── Data records

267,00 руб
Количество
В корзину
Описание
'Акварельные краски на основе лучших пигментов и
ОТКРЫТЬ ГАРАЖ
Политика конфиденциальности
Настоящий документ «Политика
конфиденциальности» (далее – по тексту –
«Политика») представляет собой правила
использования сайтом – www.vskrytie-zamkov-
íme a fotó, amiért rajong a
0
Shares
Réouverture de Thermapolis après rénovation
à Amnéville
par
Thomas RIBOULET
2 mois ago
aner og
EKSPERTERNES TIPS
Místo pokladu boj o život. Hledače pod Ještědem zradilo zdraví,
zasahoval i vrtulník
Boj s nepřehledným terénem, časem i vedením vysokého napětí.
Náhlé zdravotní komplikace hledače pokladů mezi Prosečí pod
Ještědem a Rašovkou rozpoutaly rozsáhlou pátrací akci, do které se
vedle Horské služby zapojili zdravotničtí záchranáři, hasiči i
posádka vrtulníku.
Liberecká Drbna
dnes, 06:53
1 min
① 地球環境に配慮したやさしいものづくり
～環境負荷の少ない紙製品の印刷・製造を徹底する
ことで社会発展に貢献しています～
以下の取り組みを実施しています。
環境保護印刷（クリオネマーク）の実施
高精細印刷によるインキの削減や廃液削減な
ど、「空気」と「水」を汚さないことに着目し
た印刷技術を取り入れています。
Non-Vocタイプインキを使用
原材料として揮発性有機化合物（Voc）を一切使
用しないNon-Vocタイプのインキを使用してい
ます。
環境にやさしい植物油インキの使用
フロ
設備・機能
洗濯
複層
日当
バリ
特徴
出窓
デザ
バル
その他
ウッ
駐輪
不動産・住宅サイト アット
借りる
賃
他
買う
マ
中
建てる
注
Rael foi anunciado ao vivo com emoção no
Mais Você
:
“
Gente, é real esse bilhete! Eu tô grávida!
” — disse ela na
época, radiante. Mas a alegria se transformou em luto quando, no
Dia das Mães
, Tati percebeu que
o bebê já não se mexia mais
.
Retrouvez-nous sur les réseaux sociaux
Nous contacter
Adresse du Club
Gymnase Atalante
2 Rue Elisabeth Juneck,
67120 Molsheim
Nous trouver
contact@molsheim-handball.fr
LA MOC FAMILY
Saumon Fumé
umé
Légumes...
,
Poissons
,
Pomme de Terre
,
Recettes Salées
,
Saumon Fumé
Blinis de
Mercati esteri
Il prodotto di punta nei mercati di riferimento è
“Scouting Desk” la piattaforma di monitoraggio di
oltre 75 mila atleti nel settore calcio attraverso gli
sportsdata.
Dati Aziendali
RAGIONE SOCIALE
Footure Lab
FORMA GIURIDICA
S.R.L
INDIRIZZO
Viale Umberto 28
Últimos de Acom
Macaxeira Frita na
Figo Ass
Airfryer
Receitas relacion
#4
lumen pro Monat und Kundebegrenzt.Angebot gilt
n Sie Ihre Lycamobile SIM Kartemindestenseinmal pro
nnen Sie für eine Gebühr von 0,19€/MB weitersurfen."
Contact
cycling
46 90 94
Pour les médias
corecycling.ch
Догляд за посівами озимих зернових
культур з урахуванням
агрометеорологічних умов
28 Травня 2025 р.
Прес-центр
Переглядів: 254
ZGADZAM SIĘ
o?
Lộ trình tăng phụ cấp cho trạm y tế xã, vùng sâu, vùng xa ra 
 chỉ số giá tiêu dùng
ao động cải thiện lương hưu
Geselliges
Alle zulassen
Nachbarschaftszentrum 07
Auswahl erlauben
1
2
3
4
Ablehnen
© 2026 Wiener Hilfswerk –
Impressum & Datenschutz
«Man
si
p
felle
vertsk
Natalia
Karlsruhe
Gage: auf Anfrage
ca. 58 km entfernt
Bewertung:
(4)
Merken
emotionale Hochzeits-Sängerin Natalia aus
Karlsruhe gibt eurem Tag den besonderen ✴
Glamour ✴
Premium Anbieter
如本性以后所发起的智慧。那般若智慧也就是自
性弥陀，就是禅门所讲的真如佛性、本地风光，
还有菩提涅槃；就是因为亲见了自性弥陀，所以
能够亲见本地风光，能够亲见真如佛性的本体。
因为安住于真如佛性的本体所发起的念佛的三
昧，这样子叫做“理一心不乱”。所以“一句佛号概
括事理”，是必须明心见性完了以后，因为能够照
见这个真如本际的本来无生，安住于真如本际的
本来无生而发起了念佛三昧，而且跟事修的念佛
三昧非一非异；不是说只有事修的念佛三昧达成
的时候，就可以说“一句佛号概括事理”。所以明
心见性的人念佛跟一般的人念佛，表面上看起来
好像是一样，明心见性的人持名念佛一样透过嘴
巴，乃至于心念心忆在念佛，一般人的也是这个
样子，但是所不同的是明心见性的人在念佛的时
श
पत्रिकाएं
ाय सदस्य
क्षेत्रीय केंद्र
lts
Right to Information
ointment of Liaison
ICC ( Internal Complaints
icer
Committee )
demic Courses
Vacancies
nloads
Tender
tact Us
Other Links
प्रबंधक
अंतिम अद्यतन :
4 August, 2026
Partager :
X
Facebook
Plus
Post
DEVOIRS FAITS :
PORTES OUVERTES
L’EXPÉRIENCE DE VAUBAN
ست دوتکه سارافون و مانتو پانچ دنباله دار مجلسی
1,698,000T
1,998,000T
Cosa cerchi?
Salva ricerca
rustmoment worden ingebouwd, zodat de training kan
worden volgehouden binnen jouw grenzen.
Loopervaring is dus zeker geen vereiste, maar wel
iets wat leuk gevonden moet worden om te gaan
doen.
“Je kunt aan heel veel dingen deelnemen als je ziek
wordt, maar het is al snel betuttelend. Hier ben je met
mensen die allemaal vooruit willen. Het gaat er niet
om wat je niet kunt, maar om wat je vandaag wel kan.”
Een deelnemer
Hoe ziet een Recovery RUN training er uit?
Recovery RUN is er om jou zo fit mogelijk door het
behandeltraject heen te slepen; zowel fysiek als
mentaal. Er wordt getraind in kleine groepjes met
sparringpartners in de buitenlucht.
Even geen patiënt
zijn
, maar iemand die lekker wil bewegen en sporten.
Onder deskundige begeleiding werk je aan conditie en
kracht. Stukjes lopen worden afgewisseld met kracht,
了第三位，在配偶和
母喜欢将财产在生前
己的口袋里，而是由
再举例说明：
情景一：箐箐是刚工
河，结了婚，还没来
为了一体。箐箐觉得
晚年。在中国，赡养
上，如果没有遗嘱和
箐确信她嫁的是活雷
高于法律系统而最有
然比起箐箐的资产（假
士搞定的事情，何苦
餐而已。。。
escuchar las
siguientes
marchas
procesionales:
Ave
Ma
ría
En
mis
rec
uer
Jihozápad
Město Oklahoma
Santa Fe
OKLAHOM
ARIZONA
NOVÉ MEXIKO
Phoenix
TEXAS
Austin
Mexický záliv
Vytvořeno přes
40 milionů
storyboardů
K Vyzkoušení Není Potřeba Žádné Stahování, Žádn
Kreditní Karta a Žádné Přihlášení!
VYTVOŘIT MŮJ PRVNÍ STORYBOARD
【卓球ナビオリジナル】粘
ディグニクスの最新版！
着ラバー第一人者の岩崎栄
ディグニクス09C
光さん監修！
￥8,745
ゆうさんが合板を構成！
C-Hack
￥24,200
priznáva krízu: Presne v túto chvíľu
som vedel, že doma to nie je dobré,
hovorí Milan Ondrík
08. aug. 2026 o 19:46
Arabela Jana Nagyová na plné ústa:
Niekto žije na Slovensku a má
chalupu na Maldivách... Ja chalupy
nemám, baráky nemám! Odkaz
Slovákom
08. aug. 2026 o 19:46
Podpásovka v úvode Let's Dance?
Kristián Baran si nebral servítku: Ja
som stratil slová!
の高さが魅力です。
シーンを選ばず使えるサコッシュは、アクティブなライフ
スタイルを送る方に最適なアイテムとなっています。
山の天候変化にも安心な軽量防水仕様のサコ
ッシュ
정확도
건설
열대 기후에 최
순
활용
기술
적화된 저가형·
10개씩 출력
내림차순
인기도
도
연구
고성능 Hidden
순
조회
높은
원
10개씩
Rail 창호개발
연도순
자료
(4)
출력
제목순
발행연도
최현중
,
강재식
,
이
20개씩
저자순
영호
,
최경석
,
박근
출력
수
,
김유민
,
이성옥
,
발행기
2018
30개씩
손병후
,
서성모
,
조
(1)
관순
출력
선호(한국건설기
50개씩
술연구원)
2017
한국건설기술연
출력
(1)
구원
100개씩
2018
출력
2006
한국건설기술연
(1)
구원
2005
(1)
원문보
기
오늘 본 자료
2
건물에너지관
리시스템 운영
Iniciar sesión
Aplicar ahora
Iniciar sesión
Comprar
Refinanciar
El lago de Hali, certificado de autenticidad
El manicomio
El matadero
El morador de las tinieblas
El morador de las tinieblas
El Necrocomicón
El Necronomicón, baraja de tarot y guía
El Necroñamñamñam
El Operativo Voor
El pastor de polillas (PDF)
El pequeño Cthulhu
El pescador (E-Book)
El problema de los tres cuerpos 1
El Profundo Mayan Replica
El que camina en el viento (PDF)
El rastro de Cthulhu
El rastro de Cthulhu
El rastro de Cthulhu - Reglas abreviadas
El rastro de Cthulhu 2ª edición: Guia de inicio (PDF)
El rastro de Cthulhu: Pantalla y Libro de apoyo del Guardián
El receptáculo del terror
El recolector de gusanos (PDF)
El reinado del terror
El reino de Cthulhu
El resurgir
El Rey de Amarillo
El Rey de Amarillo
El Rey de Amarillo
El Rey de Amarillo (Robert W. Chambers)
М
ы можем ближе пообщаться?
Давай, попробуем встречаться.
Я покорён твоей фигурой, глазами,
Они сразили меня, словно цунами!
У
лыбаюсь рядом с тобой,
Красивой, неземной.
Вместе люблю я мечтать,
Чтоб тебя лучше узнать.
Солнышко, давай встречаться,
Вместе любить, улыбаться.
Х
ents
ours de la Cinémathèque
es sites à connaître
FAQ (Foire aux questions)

────

■ Your task
Output the lines of the records above exactly as they appear, from the line containing "28 Травня 2025 р." through the line containing "Gage: auf Anfrage".

■ Response area
28 Травня 2025 р.
Прес-центр
Переглядів: 254
ZGADZAM SIĘ
o?
Lộ trình tăng phụ cấp cho trạm y tế xã, vùng sâu, vùng xa ra 
 chỉ số giá tiêu dùng
ao động cải thiện lương hưu
Geselliges
Alle zulassen
Nachbarschaftszentrum 07
Auswahl erlauben
1
2
3
4
Ablehnen
© 2026 Wiener Hilfswerk –
Impressum & Datenschutz
«Man
si
p
felle
vertsk
Natalia
Karlsruhe
Gage: auf Anfrage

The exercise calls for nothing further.